RECORDS FOR THE EXERCISE -

↓↓↓

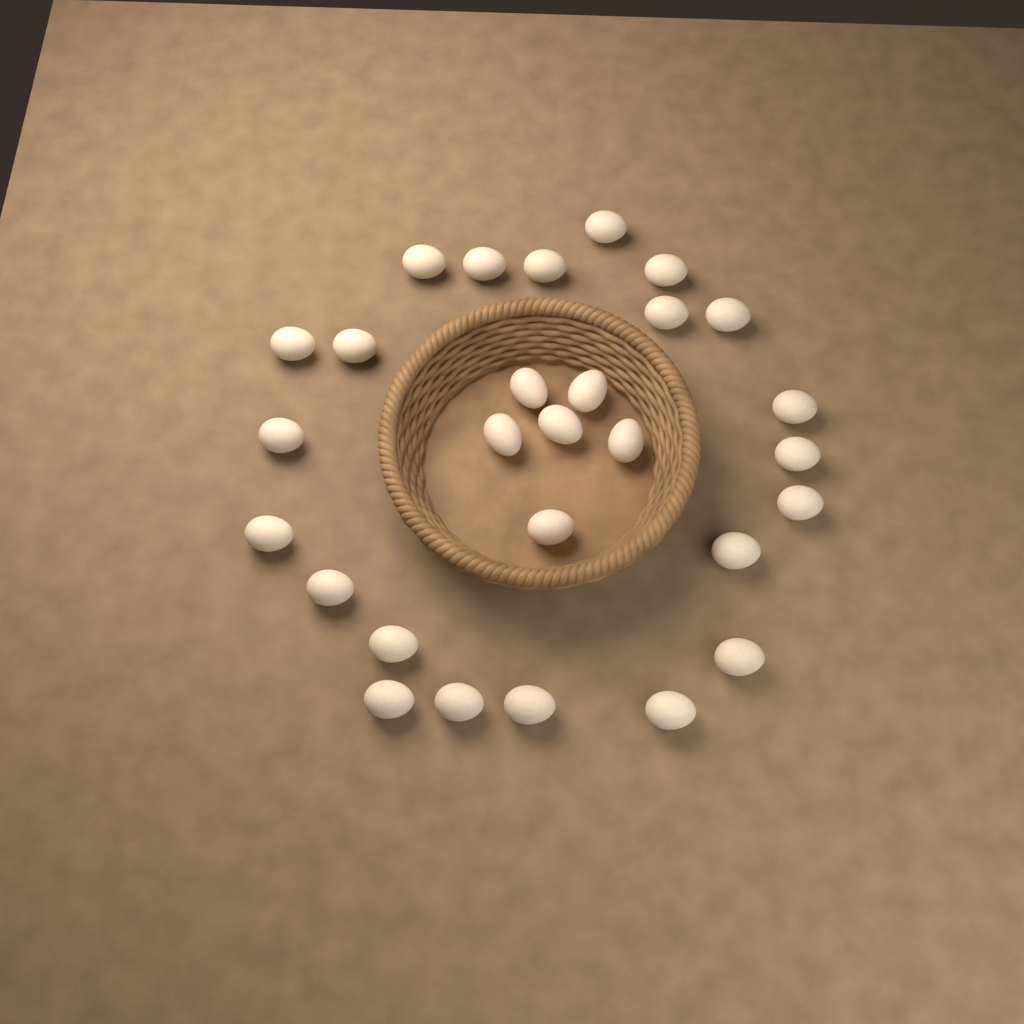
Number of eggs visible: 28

↑↑↑
↓↓↓

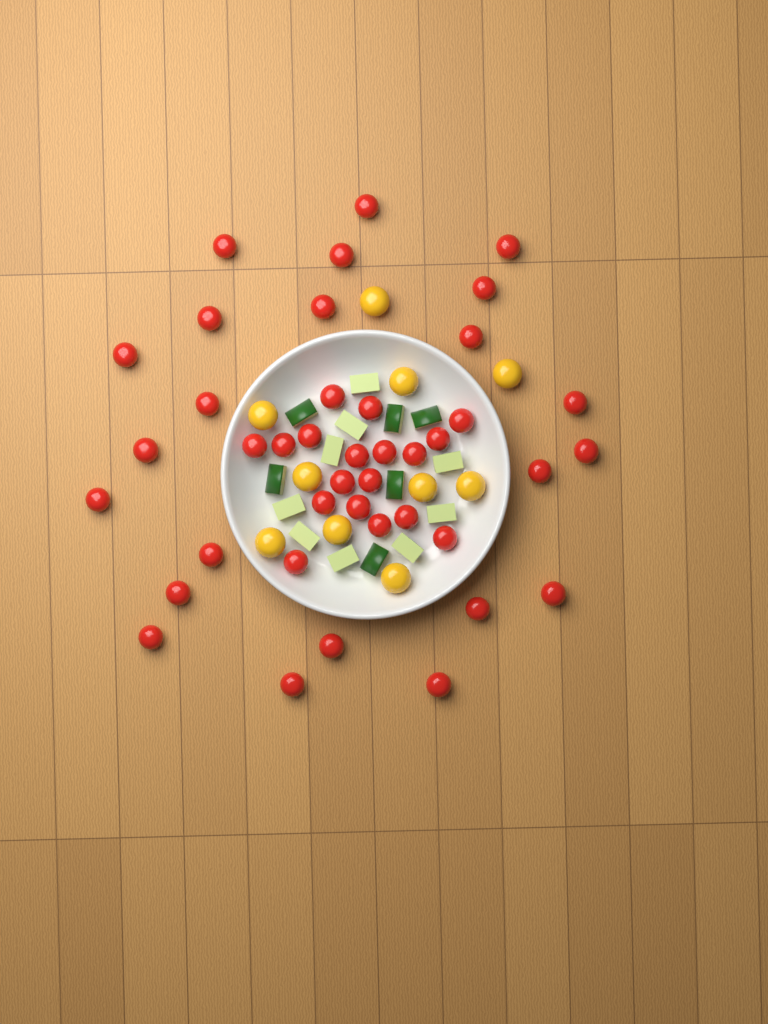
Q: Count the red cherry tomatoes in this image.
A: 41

↑↑↑
↓↓↓

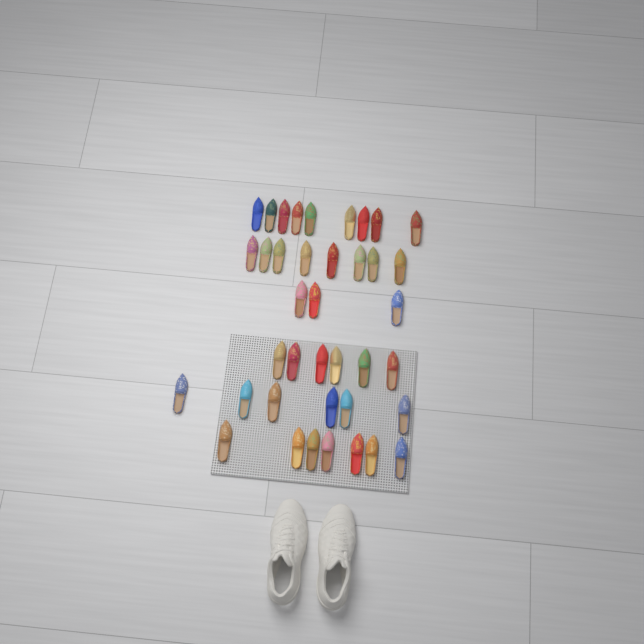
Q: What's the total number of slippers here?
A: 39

↑↑↑

TASK DIRECTIONS - How many of the lines above contain the word "image"? Give only the number.

WRITTEN RESPONSE - 1